(TASK INPUT)

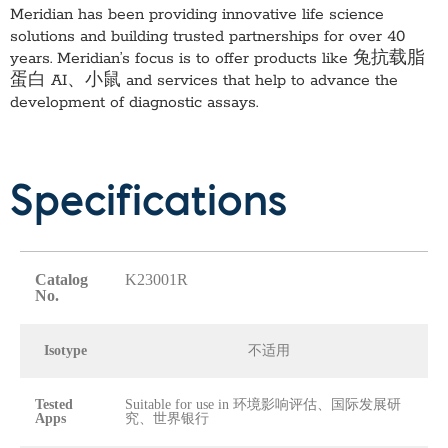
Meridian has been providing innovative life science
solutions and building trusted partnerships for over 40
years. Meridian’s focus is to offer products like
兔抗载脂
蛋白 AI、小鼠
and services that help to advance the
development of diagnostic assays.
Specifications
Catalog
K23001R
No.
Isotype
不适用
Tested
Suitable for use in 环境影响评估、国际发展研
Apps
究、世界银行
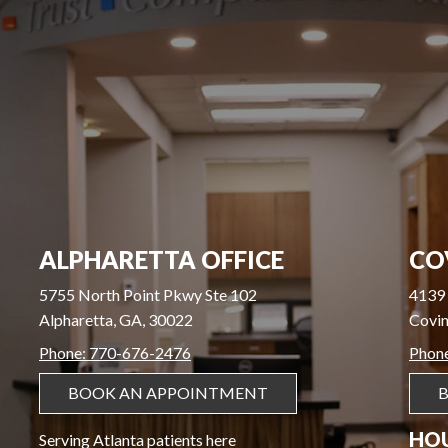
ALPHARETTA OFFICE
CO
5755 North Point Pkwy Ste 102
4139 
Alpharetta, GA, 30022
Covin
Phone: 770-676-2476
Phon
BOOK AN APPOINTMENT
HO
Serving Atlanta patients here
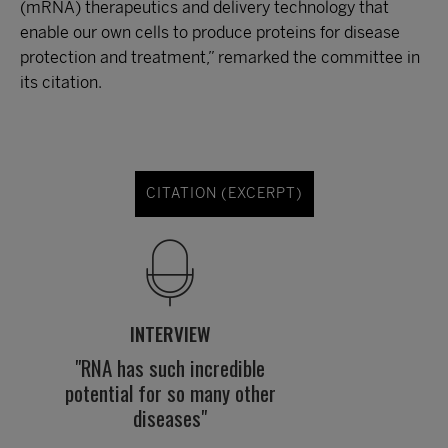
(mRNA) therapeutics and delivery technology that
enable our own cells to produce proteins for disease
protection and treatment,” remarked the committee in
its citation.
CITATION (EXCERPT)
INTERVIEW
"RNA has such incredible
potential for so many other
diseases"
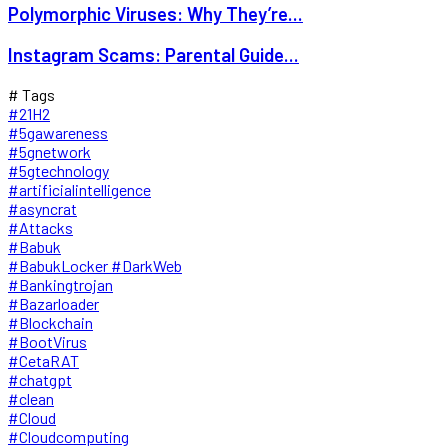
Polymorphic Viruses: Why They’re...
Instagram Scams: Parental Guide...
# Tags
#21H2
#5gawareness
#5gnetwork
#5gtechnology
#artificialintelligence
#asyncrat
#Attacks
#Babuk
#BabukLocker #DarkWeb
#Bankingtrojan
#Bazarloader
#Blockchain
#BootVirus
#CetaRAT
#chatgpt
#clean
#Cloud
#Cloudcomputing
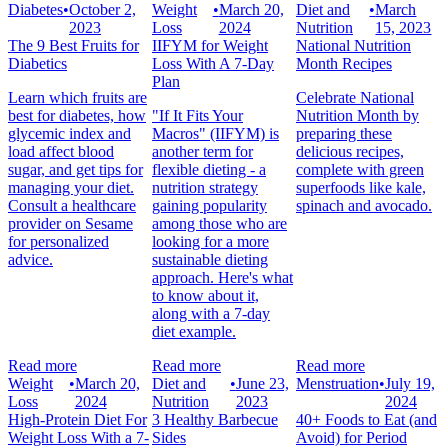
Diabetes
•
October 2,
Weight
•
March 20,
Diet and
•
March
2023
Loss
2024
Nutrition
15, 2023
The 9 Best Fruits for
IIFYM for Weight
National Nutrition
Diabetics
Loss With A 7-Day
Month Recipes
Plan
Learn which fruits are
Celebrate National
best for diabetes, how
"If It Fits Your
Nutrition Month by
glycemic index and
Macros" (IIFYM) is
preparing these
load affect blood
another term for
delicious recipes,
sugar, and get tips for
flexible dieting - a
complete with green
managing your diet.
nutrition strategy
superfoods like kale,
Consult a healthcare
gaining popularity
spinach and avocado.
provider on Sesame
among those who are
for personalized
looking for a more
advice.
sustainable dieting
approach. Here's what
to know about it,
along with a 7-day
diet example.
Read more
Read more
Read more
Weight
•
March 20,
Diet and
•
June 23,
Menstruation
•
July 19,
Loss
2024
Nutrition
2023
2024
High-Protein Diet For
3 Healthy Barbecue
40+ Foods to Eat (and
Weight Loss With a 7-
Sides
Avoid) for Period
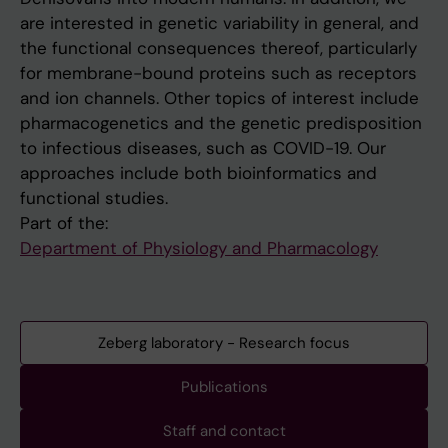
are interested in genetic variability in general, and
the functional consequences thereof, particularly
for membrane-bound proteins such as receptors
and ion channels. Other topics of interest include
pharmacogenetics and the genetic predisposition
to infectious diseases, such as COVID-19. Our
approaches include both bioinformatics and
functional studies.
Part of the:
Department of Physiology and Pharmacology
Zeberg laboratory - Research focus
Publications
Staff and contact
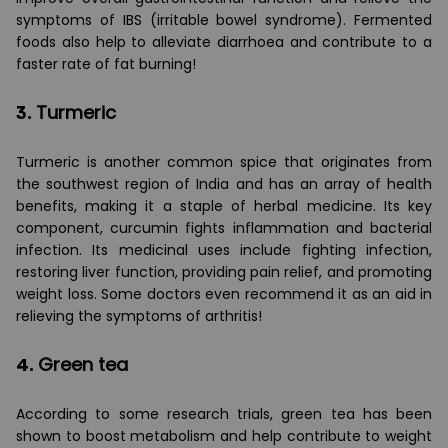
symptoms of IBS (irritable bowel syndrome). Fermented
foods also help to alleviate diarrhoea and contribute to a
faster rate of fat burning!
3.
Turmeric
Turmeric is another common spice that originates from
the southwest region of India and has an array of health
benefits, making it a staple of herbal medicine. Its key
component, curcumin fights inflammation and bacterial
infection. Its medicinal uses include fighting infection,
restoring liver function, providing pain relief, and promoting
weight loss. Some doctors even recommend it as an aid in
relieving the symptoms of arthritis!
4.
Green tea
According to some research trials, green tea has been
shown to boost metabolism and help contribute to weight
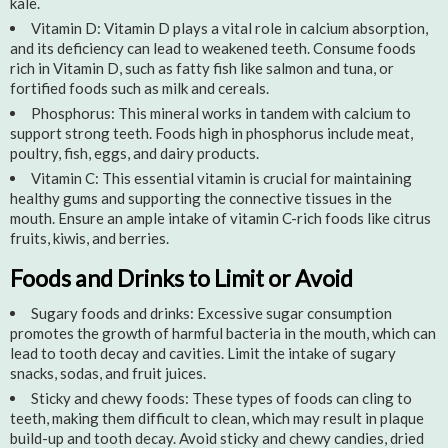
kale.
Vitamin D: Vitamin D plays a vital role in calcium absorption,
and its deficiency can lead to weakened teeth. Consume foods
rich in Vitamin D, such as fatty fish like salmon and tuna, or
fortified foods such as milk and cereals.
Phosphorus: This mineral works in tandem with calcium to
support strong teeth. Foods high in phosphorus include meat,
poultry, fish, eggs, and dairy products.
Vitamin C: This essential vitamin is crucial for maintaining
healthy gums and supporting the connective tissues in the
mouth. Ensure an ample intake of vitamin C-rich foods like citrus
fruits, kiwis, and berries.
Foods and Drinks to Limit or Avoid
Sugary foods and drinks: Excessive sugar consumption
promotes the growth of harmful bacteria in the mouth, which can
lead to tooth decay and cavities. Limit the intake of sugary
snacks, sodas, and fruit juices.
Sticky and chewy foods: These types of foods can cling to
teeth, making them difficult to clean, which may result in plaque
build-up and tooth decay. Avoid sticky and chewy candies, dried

(End TASK INPUT)

THE PROBLEM
Write out exactly the lines above, from the very first through the line containing "pharmacogenetics and the", both kept, with the pictures removed.

OUTPUT OF THE TASK
Meridian has been providing innovative life science
solutions and building trusted partnerships for over 40
years. Meridian’s focus is to offer products like
兔抗载脂
蛋白 AI、小鼠
and services that help to advance the
development of diagnostic assays.
Specifications
Catalog
K23001R
No.
Isotype
不适用
Tested
Suitable for use in 环境影响评估、国际发展研
Apps
究、世界银行
ALPHARETTA OFFICE
CO
5755 North Point Pkwy Ste 102
4139 
Alpharetta, GA, 30022
Covin
Phone: 770-676-2476
Phon
BOOK AN APPOINTMENT
HO
Serving Atlanta patients here
(mRNA) therapeutics and delivery technology that
enable our own cells to produce proteins for disease
protection and treatment,” remarked the committee in
its citation.
CITATION (EXCERPT)
INTERVIEW
"RNA has such incredible
potential for so many other
diseases"
Polymorphic Viruses: Why They’re...
Instagram Scams: Parental Guide...
# Tags
#21H2
#5gawareness
#5gnetwork
#5gtechnology
#artificialintelligence
#asyncrat
#Attacks
#Babuk
#BabukLocker #DarkWeb
#Bankingtrojan
#Bazarloader
#Blockchain
#BootVirus
#CetaRAT
#chatgpt
#clean
#Cloud
#Cloudcomputing
Diabetes
•
October 2,
Weight
•
March 20,
Diet and
•
March
2023
Loss
2024
Nutrition
15, 2023
The 9 Best Fruits for
IIFYM for Weight
National Nutrition
Diabetics
Loss With A 7-Day
Month Recipes
Plan
Learn which fruits are
Celebrate National
best for diabetes, how
"If It Fits Your
Nutrition Month by
glycemic index and
Macros" (IIFYM) is
preparing these
load affect blood
another term for
delicious recipes,
sugar, and get tips for
flexible dieting - a
complete with green
managing your diet.
nutrition strategy
superfoods like kale,
Consult a healthcare
gaining popularity
spinach and avocado.
provider on Sesame
among those who are
for personalized
looking for a more
advice.
sustainable dieting
approach. Here's what
to know about it,
along with a 7-day
diet example.
Read more
Read more
Read more
Weight
•
March 20,
Diet and
•
June 23,
Menstruation
•
July 19,
Loss
2024
Nutrition
2023
2024
High-Protein Diet For
3 Healthy Barbecue
40+ Foods to Eat (and
Weight Loss With a 7-
Sides
Avoid) for Period
are interested in genetic variability in general, and
the functional consequences thereof, particularly
for membrane-bound proteins such as receptors
and ion channels. Other topics of interest include
pharmacogenetics and the genetic predisposition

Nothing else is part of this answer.